H.R. 1376 would direct the National Archives and Records Administration (NARA) to issue regulations governing the preservation of email and other electronic records in an electronic format. Under H.R. 1376, NARA would have 120 days to promulgate regulations and agencies would have two years to comply. The bill also would amend the Presidential Records Act to authorize NARA to manage the President’s electronic records.
Under the Federal Records Act, each agency is required to make and preserve records of its activities and to have appropriate systems to manage and preserve those records. That act also requires NARA to oversee and issue guidance on managing federal records, including email messages.
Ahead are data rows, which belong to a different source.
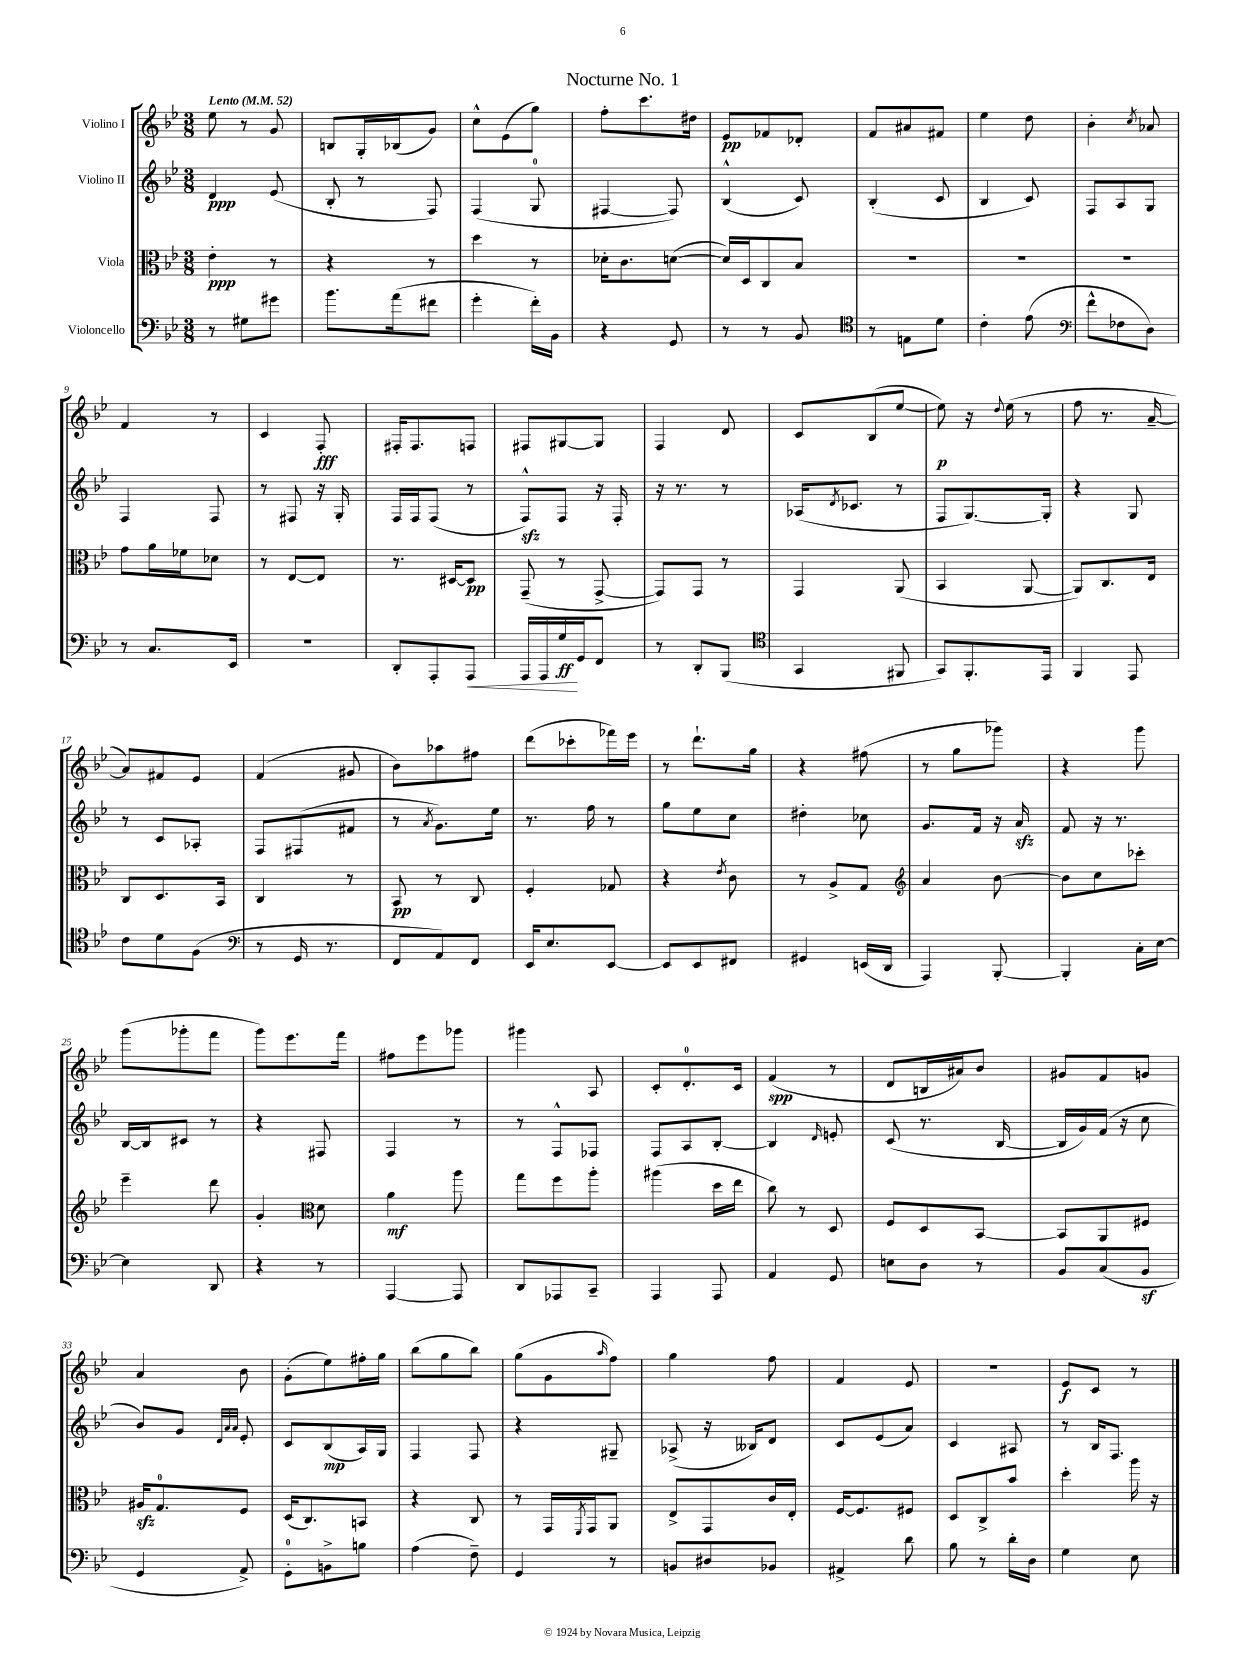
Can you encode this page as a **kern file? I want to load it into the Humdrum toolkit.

**kern	**dynam	**kern	**dynam	**kern	**dynam	**kern	**dynam
*part4	*part4	*part3	*part3	*part2	*part2	*part1	*part1
*staff4	*staff4	*staff3	*staff3	*staff2	*staff2	*staff1	*staff1
*I"Violoncello	*	*I"Viola	*	*I"Violino II	*	*I"Violino I	*
*clefF4	*	*clefC3	*	*clefG2	*	*clefG2	*
*k[b-e-]	*	*k[b-e-]	*	*k[b-e-]	*	*k[b-e-]	*
*M3/8	*	*M3/8	*	*M3/8	*	*M3/8	*
*MM52	*	*MM52	*	*MM52	*	*MM52	*
=1	=1	=1	=1	=1	=1	=1	=1
!	!	!	!	!	!	!LO:TX:a:B:t=Lento	!
8r	.	4e-'\	ppp	4d/	ppp	8ee-\	.
8G#X\L	.	.	.	.	.	8r	.
8g#X\J	.	8r	.	(8e-/	.	8g/	.
=2	=2	=2	=2	=2	=2	=2	=2
8.b-\L	.	4r	.	8B-'/	.	8Bn/L	.
.	.	.	.	8r	.	16G'/L	.
(16a\k	.	.	.	.	.	(16B-X/J	.
8f#X\J	.	8r	.	8F/)	.	8g/J)	.
=3	=3	=3	=3	=3	=3	=3	=3
4g'\	.	4dd\	.	(4F/	.	8cc^^\L	.
.	.	.	.	.	.	(8e-\	.
16f'\LL)	.	8r	.	8G/	.	8gg\J)	.
16BB-\JJ	.	.	.	.	.	.	.
=4	=4	=4	=4	=4	=4	=4	=4
4r	.	16d-X'\KL	.	[4F#X/	.	8ff'\L	.
.	.	8.c\	.	.	.	.	.
.	.	.	.	.	.	8.ccc\	.
8GG/	.	([8dn\J	.	8F#/])	.	.	.
.	.	.	.	.	.	16dd#X\Jk	.
=5	=5	=5	=5	=5	=5	=5	=5
8r	.	16d/LL])	.	(4B-^^/	.	8e-/L	pp
.	.	16D/J	.	.	.	.	.
8r	.	8C/	.	.	.	8f-X/	.
8BB-/	.	8B-/J	.	8c/)	.	8d-X'/J	.
=6	=6	=6	=6	=6	=6	=6	=6
*clefC4	*	*	*	*	*	*	*
8r	.	4.r	.	(4B-'/	.	8f/L	.
8En\L	.	.	.	.	.	8a#X/	.
8d\J	.	.	.	8c/	.	8f#X/J	.
=7	=7	=7	=7	=7	=7	=7	=7
4c'\	.	4.r	.	4B-/	.	4ee-\	.
(8e-\	.	.	.	8c/)	.	8dd\	.
=8	=8	=8	=8	=8	=8	=8	=8
*clefF4	*	*	*	*	*	*	*
8f^^\L	.	4.r	.	8F/L	.	4b-'\	.
8F-X\	.	.	.	8A/	.	.	.
.	.	.	.	.	.	8qcc/	.
8D\J)	.	.	.	8G/J	.	8a-X/	.
!!LO:LB:g=z
=9	=9	=9	=9	=9	=9	=9	=9
8r	.	8g\L	.	4F/	.	4f/	.
8.C/L	.	16a\L	.	.	.	.	.
.	.	16f-X\J	.	.	.	.	.
.	.	8d-X\J	.	8F/	.	8r	.
16EE-/Jk	.	.	.	.	.	.	.
=10	=10	=10	=10	=10	=10	=10	=10
4.r	.	8r	.	8r	.	4c/	.
.	.	[8E-/L	.	8F#X/	.	.	.
.	.	8E-/J]	.	16r	.	8F'/	fff
.	.	.	.	16G'/	.	.	.
=11	=11	=11	=11	=11	=11	=11	=11
8DD'/L	.	8.r	.	16F/LL	.	16F#X'/KL	.
.	.	.	.	16F/J	.	8.F#/	.
8AAA'/	.	.	.	(8F/J	.	.	.
.	.	[16D#X/KL	.	.	.	.	.
!	!LO:HP:b	!	!	!	!	!	!
8AAA/J	<	8D#/J]	pp	8r	.	8Fn/J	.
=12	=12	=12	=12	=12	=12	=12	=12
16AAA/LL	.	(8GG~/	.	8Fzz^^/L)	.	8F#X/L	.
16AAA/	.	.	.	.	.	.	.
16G/	ff	8r	.	8F/J	.	[8G#X/	.
16GG/J	[	.	.	.	.	.	.
8FF/J	.	[8GG^/	.	16r	.	8G#/J]	.
.	.	.	.	16F'/	.	.	.
=13	=13	=13	=13	=13	=13	=13	=13
8r	.	8GG/L])	.	16r	.	4F/	.
.	.	.	.	8.r	.	.	.
8DD'/L	.	8GG/J	.	.	.	.	.
(8BBB-/J	.	8r	.	8r	.	8d/	.
=14	=14	=14	=14	=14	=14	=14	=14
*clefC4	*	*	*	*	*	*	*
4GG/	.	4GG/	.	(16A-X/KL	.	8c/L	.
.	.	.	.	8qd/	.	.	.
.	.	.	.	8.c-X/J	.	.	.
.	.	.	.	.	.	(8B-/	.
8FF#X/	.	(8AA/	.	8r	.	[8ee-/J	.
=15	=15	=15	=15	=15	=15	=15	=15
8GG/L)	.	4BB-/	.	8F/L	.	8ee-\])	p
8.FF'/	.	.	.	[8.G/)	.	16r	.
.	.	.	.	.	.	8qqdd/	.
.	.	.	.	.	.	(16ee-\	.
.	.	[8AA/	.	.	.	8r	.
16EE-/Jk	.	.	.	16G'/Jk]	.	.	.
=16	=16	=16	=16	=16	=16	=16	=16
4FF/	.	8AA/L])	.	4r	.	8ff\	.
.	.	8.C/	.	.	.	8.r	.
8EE-/	.	.	.	8G/	.	.	.
.	.	16E-/Jk	.	.	.	[16a~/	.
!!LO:LB:g=z
=17	=17	=17	=17	=17	=17	=17	=17
8c\L	.	8C/L	.	8r	.	8a/L])	.
8d\	.	8.D/	.	8c/L	.	8f#X/	.
(8F\J	.	.	.	8A-X'/J	.	8e-/J	.
.	.	16BB-/Jk	.	.	.	.	.
=18	=18	=18	=18	=18	=18	=18	=18
*clefF4	*	*	*	*	*	*	*
8r	.	4C/	.	8F/L	.	(4f/	.
16GG/	.	.	.	(8F#X/	.	.	.
8.r	.	.	.	.	.	.	.
.	.	8r	.	8f#X/J	.	8g#X/	.
=19	=19	=19	=19	=19	=19	=19	=19
8FF/L	.	8BB-/	pp	8r	.	8b-\L)	.
.	.	.	.	8qa/	.	.	.
8AA/)	.	8r	.	8.g\L)	.	8aa-X\	.
8FF/J	.	8C/	.	.	.	8ff#X\J	.
.	.	.	.	16ee-\Jk	.	.	.
=20	=20	=20	=20	=20	=20	=20	=20
16EE-/KL	.	4F'/	.	8.r	.	(8ddd\L	.
8.E-/	.	.	.	.	.	.	.
.	.	.	.	.	.	8ccc-X'\	.
.	.	.	.	16ff\	.	.	.
[8EE-/J	.	8G-X/	.	8r	.	16fff-X\L)	.
.	.	.	.	.	.	16eee-\JJ	.
=21	=21	=21	=21	=21	=21	=21	=21
8EE-/L]	.	4r	.	8gg\L	.	8r	.
8EE-/	.	.	.	8ee-\	.	8.ddd`\L	.
.	.	8qe-/	.	.	.	.	.
8FF#X/J	.	8c\	.	8cc\J	.	.	.
.	.	.	.	.	.	16gg\Jk	.
=22	=22	=22	=22	=22	=22	=22	=22
4GG#X/	.	8r	.	4dd#X'\	.	4r	.
.	.	8A^/L	.	.	.	.	.
(16EEn/LL	.	8G/J	.	8cc-X\	.	(8ff#X\	.
16DD/JJ	.	.	.	.	.	.	.
=23	=23	=23	=23	=23	=23	=23	=23
*	*	*clefG2	*	*	*	*	*
4AAA/)	.	4a/	.	8.g/L	.	8r	.
.	.	.	.	.	.	8gg\L	.
.	.	.	.	16f/Jk	.	.	.
[8BBB-'/	.	[8b-\	.	16r	.	8ggg-X\J)	.
.	.	.	.	16azz/	.	.	.
=24	=24	=24	=24	=24	=24	=24	=24
4BBB-'/]	.	8b-\L]	.	8f/	.	4r	.
.	.	8cc\	.	16r	.	.	.
.	.	.	.	8.r	.	.	.
16C'\LL	.	8ccc-X'\J	.	.	.	8ggg\	.
[16E-\JJ	.	.	.	.	.	.	.
!!LO:LB:g=z
=25	=25	=25	=25	=25	=25	=25	=25
4E-\]	.	4eee-~\	.	[16B-/LL	.	(8ggg\L	.
.	.	.	.	16B-/J]	.	.	.
.	.	.	.	8c#X/J	.	8ggg-X'\	.
8DD/	.	8ddd\	.	8r	.	8fff\J	.
=26	=26	=26	=26	=26	=26	=26	=26
4r	.	4g'/	.	4r	.	8ggg\L)	.
.	.	.	.	.	.	8.eee-\	.
*	*	*clefC3	*	*	*	*	*
8r	.	8d\	.	8F#X/	.	.	.
.	.	.	.	.	.	16fff\Jk	.
=27	=27	=27	=27	=27	=27	=27	=27
[4AAA/	.	4a\	mf	4F/	.	8ff#X\L	.
.	.	.	.	.	.	8eee-\	.
8AAA/]	.	8aa\	.	8r	.	8ggg-X\J	.
=28	=28	=28	=28	=28	=28	=28	=28
8DD/L	.	8gg\L	.	8r	.	4ggg#X\	.
8AAA-X/	.	8ff\	.	8F^^/L	.	.	.
8CC~/J	.	8aa'\J	.	8F-X/J	.	8A/	.
=29	=29	=29	=29	=29	=29	=29	=29
4AAA/	.	(4aa#X\	.	8F/L	.	8c'/L	.
.	.	.	.	8A/	.	8.d'/	.
8AAA/	.	16dd\LL	.	[8B-'/J	.	.	.
.	.	16ee-\JJ	.	.	.	16c/Jk	.
=30	=30	=30	=30	=30	=30	=30	=30
4AA/	.	8cc\)	.	4B-/]	.	(4f/	spp
.	.	8r	.	.	.	.	.
.	.	.	.	16qqd/	.	.	.
8GG/	.	8D/	.	8en'/	.	8r	.
=31	=31	=31	=31	=31	=31	=31	=31
8En\L	.	8F/L	.	(8c/	.	8d/L	.
8D\J	.	8D/	.	8.r	.	16Bn/L	.
.	.	.	.	.	.	16a#X/J)	.
8r	.	[8BB-/J	.	.	.	8b-/J	.
.	.	.	.	[16B-/	.	.	.
=32	=32	=32	=32	=32	=32	=32	=32
8BB-/L	.	8BB-/L]	.	16B-/LL]	.	8g#X/L	.
.	.	.	.	16g/)	.	.	.
(8C/	.	8AA/	.	(16f/JJ	.	8f/	.
.	.	.	.	16r	.	.	.
8BB-z/J	.	8F#X/J	.	8cc\	.	8gn/J	.
!!LO:LB:g=z
=33	=33	=33	=33	=33	=33	=33	=33
4GG/	.	16A#Xzz/KL	.	8b-/L)	.	4a/	.
.	.	8.G/	.	.	.	.	.
.	.	.	.	8g/J	.	.	.
.	.	.	.	32qqd/LLL	.	.	.
.	.	.	.	32qqa/	.	.	.
.	.	.	.	32qqa/JJJ	.	.	.
8AA^/)	.	8F/J	.	8e-'/	.	8b-\	.
=34	=34	=34	=34	=34	=34	=34	=34
8GG'\L	.	(16D/KL	.	8c/L	.	(8g'\L	.
.	.	8.C/)	.	.	.	.	.
8BBn^\	.	.	.	(8B-/	mp	8ee-\)	.
8Bn\J	.	8BBn/J	.	16A/L)	.	16ff#X'\L	.
.	.	.	.	16G/JJ	.	16gg\JJ	.
=35	=35	=35	=35	=35	=35	=35	=35
(4A\	.	4r	.	4F/	.	(8bb-\L	.
.	.	.	.	.	.	8gg\	.
8F~\)	.	8C/	.	8F/	.	8bb-\J)	.
=36	=36	=36	=36	=36	=36	=36	=36
4GG/	.	8r	.	4r	.	(8gg\L	.
.	.	16GG/LL	.	.	.	8g\	.
.	.	8qFF/	.	.	.	.	.
.	.	16GG/J	.	.	.	.	.
.	.	.	.	.	.	16qqaa/	.
8r	.	8AA/J	.	8G#X~/	.	8ff\J)	.
=37	=37	=37	=37	=37	=37	=37	=37
8BBn/L	.	8E-^/L	.	(8A-X^/	.	4gg\	.
8D#X/	.	8GG/	.	16r	.	.	.
.	.	.	.	16B--X/KL)	.	.	.
8BB-X/J	.	16c/L	.	8d/J	.	8ff\	.
.	.	16E-'/JJ	.	.	.	.	.
=38	=38	=38	=38	=38	=38	=38	=38
4AA#X^/	.	[16F/KL	.	8c/L	.	4f/	.
.	.	8.F/]	.	.	.	.	.
.	.	.	.	(8e-/	.	.	.
8d\	.	8F#X/J	.	8a/J)	.	8e-/	.
=39	=39	=39	=39	=39	=39	=39	=39
8B-\	.	8D/L	.	4c/	.	4.r	.
8r	.	8C^/	.	.	.	.	.
16d'\LL	.	8b-/J	.	8A#X/	.	.	.
16D\JJ	.	.	.	.	.	.	.
=40	=40	=40	=40	=40	=40	=40	=40
4G\	.	4dd'\	.	8r	.	8e-/L	f
.	.	.	.	16B-/KL	.	8c/J	.
.	.	.	.	8.F/J	.	.	.
8E-\	.	16aa\	.	.	.	8r	.
.	.	16r	.	.	.	.	.
==	==	==	==	==	==	==	==
*-	*-	*-	*-	*-	*-	*-	*-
In 2012, the Office of Management and Budget issued Managing Government Records Directive (M-12-18), which required federal agencies to manage all email records in an electronic format by 2016. Although current NARA regulations require that government email messages be stored electronically, NARA allows agencies to print and file paper copies instead.
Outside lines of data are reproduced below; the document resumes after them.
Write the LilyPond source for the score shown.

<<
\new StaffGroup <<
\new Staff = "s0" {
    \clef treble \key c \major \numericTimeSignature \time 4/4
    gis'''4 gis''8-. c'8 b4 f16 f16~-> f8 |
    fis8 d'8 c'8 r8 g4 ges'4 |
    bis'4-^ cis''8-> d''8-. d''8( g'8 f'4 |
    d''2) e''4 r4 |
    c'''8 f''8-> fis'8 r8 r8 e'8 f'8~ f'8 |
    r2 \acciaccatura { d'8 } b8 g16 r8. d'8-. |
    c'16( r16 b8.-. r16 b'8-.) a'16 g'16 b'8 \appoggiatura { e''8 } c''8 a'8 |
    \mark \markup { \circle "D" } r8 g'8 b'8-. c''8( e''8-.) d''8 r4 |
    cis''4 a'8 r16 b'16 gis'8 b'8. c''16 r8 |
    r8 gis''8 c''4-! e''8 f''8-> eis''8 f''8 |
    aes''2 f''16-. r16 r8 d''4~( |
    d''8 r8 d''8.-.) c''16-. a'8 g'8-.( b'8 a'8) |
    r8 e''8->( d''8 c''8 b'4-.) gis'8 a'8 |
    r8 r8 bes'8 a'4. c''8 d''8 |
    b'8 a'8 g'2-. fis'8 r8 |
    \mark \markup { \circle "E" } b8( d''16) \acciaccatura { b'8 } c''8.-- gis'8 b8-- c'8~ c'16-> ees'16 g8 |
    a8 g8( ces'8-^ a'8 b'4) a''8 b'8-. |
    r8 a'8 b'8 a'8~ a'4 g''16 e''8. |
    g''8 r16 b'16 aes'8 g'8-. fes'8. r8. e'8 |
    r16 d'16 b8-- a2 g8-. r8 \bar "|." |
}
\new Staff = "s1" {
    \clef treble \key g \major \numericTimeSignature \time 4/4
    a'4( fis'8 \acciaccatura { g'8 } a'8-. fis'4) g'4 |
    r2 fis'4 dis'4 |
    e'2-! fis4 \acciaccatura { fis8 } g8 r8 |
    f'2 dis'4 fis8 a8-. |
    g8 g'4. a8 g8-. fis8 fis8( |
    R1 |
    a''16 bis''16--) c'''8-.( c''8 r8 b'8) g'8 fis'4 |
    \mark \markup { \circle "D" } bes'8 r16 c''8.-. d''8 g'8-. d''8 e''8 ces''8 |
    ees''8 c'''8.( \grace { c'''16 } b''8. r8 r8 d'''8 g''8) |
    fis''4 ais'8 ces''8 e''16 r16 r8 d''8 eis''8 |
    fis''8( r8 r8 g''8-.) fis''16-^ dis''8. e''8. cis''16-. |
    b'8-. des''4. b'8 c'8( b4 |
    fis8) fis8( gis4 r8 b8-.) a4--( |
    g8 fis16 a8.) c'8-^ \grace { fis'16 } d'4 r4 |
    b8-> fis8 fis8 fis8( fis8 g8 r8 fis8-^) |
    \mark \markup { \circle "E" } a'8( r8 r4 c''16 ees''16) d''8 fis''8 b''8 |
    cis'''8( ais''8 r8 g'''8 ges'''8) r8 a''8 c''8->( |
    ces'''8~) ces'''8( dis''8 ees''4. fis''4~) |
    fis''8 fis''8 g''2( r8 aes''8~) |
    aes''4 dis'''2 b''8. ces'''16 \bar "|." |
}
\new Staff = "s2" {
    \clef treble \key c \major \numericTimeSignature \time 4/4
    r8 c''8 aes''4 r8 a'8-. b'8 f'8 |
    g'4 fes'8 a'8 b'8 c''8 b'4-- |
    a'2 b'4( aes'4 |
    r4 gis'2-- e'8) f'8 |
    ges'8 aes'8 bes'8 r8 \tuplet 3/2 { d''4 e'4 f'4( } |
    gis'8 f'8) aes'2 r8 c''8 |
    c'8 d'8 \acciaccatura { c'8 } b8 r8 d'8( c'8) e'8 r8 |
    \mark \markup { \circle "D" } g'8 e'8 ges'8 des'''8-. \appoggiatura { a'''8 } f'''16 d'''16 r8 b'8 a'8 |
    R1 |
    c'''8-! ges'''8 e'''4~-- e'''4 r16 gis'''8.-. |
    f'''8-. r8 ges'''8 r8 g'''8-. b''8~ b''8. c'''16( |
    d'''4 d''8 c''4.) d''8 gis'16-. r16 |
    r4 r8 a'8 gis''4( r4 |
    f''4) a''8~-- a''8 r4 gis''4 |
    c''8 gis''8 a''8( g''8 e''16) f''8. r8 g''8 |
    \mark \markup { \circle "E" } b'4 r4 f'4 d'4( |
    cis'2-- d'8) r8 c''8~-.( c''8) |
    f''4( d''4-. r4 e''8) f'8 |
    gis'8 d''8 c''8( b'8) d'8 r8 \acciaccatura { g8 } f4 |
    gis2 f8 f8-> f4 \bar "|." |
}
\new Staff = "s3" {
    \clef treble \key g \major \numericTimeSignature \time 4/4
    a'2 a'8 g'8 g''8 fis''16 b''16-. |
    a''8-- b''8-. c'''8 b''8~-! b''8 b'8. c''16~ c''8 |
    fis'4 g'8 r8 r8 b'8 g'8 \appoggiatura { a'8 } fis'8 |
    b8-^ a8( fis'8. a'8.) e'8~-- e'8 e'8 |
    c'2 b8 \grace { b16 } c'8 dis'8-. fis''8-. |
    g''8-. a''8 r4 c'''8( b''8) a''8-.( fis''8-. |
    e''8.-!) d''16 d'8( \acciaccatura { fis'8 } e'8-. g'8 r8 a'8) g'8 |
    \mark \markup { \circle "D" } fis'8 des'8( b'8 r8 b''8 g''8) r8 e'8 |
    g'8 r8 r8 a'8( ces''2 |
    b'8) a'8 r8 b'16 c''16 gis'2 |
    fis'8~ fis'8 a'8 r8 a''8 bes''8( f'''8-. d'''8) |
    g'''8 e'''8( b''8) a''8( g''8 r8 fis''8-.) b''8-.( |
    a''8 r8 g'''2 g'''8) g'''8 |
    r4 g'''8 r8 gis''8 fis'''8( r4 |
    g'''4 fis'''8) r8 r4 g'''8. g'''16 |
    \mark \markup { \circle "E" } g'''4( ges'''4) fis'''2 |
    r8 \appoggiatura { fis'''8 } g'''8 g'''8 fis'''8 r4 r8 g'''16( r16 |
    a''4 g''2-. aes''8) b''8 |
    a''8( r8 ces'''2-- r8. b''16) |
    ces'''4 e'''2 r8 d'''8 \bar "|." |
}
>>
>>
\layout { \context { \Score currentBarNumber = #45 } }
Using information from NARA, CBO estimates that implementing the bill would have no significant effect on federal spending because most of the provisions of H.R. 1376 would codify current practices. NARA anticipates that by December 2019 all federal agencies will have email and other electronic records stored electronically. Having NARA manage Presidential electronic records would not have a significant effect on the federal budget, according to the agency.
Enacting H.R. 1376 could affect direct spending by agencies that use fees, receipts from the sale of goods, and other collections to cover operating costs. Therefore, pay-as-you-go procedures apply. Because most agencies can adjust the amounts collected as their operating costs change, CBO estimates that any net changes in direct spending by those agencies would be insignificant. Enacting the bill would not affect revenues.
CBO estimates that enacting H.R. 1376 would not increase net direct spending or on-budget deficits in any of the four consecutive 10-year periods beginning in 2029.
H.R. 1376 contains no intergovernmental or private-sector mandates as defined in the Unfunded Mandates Reform Act and would impose no costs on state, local, or tribal governments.